Lying liberals. David French of the National Review took a different tack. He blamed liberals for the "constant demonization of faithful Americans" and argued that media portrayals of him and his fellow homophobic misogynists are "built on a foundation of lies." Contrary to what those lefties want you to believe, he says, "churchgoing Americans are among our most generous, most loving and most selfless citizens." 

As blogger Roy Edroso pointed out, this is an amusing angle for French to argue, because, regardless of what other churchgoing Americans are up to, French is most definitely not a "loving" and "generous" citizen. He's constantly raging about same-sex marriage, abortion, contraception, no-fault divorce and the "sexual revolution." Liberals don't need to paint Christians as a bunch of haters. David French is doing a fine job of that all on his own.
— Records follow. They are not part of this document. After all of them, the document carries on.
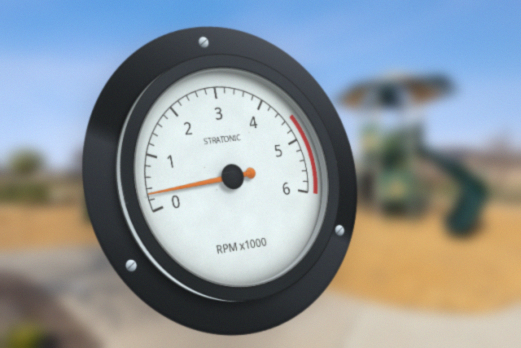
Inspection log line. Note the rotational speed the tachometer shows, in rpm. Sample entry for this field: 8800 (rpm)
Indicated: 300 (rpm)
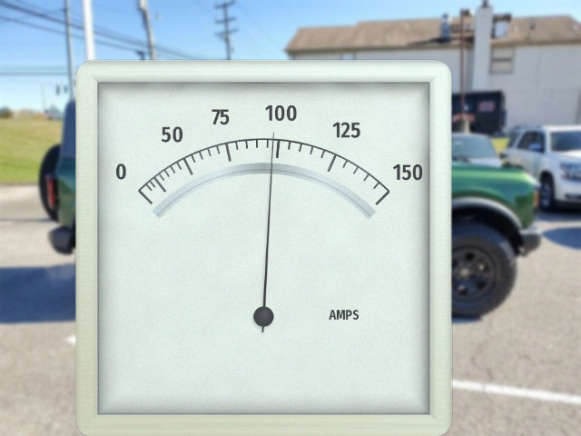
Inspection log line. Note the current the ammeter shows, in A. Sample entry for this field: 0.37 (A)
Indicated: 97.5 (A)
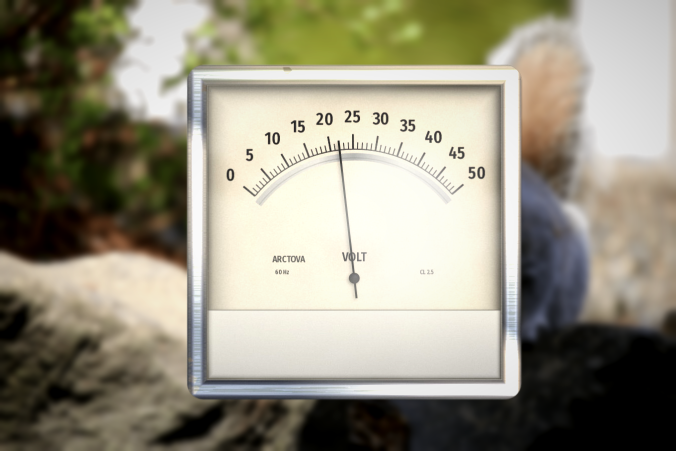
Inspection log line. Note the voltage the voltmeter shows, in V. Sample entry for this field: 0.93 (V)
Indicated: 22 (V)
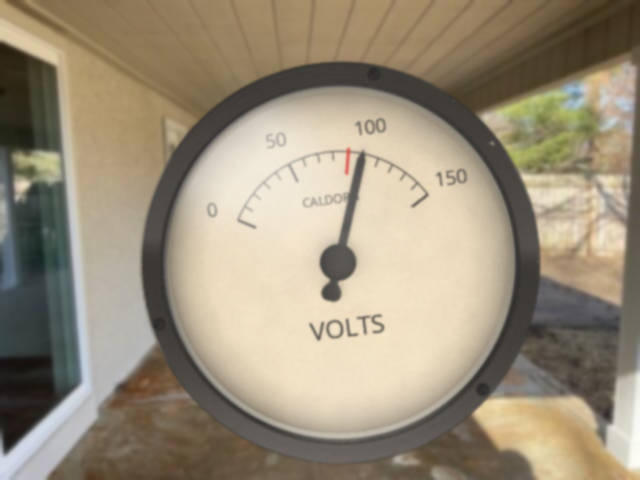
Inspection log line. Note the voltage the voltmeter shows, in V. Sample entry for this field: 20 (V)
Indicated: 100 (V)
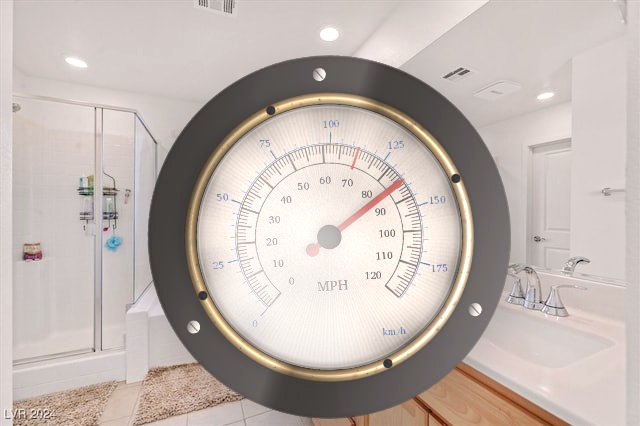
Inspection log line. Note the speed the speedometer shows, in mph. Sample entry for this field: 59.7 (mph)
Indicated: 85 (mph)
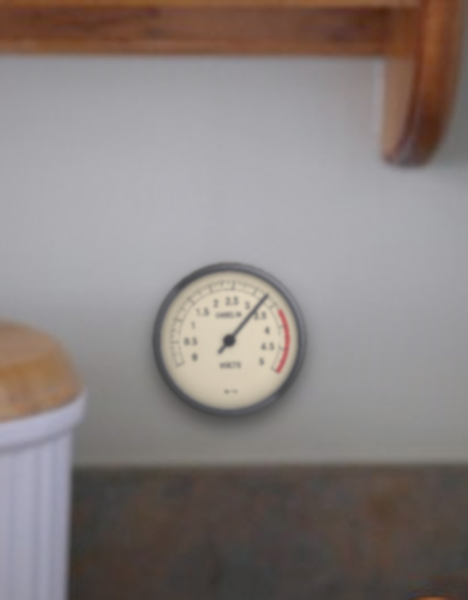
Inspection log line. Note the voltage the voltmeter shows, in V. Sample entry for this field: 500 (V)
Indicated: 3.25 (V)
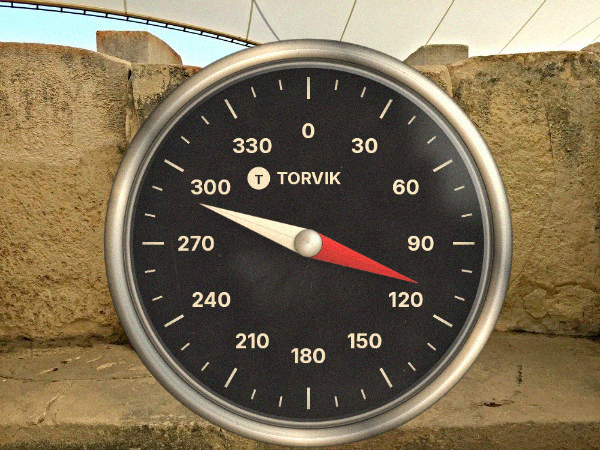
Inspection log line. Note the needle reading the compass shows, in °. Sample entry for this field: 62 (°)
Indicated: 110 (°)
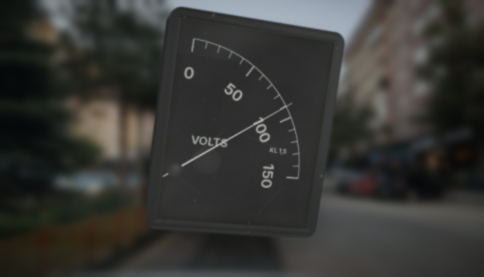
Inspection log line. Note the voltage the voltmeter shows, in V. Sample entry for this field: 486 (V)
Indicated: 90 (V)
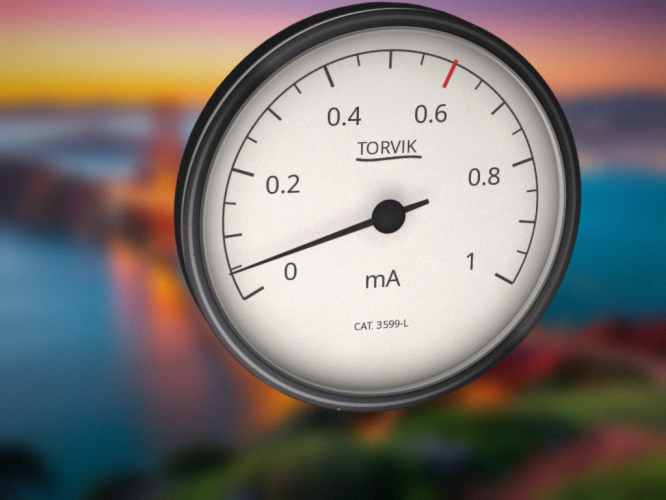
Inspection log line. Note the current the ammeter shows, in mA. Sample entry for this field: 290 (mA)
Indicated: 0.05 (mA)
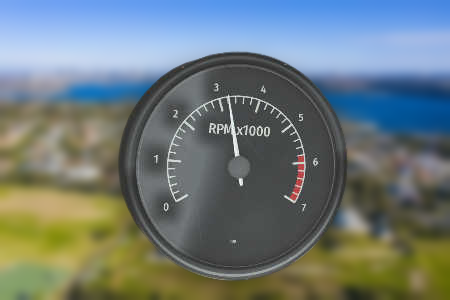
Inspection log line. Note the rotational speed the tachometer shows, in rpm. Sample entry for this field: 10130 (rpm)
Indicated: 3200 (rpm)
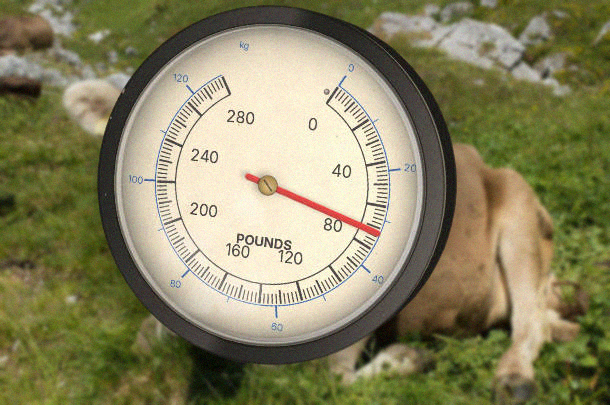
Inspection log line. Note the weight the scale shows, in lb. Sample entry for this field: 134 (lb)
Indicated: 72 (lb)
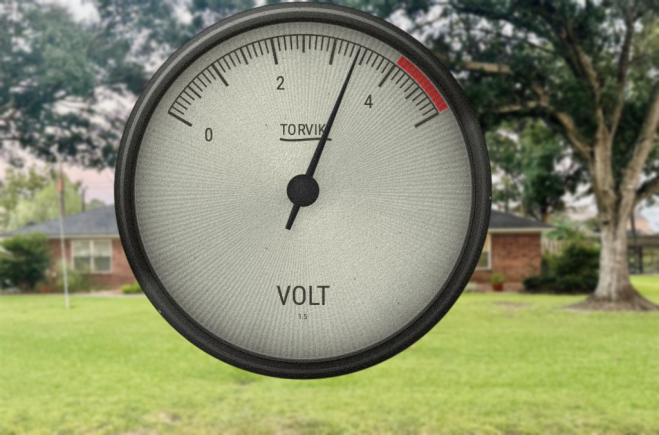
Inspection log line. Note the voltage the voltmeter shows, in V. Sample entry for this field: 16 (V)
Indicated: 3.4 (V)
There's a great irony in all this conservative anger at Americans for leaving the church, since they're really the ones to blame. As the Christian polling group Barna recently noted, the public increasingly associates Christianity with "preventing gay marriage and a woman's freedom to control her body" and "mixing religious beliefs with political policy and action." And no wonder Americans draw that conclusion, given that we're subjected daily to a barrage of Christian right pundits and politicians spouting off about gay people, women and their "slut pills" and "legitimate rape." If Americans conflate religion with hate, the Christian right only has themselves to blame.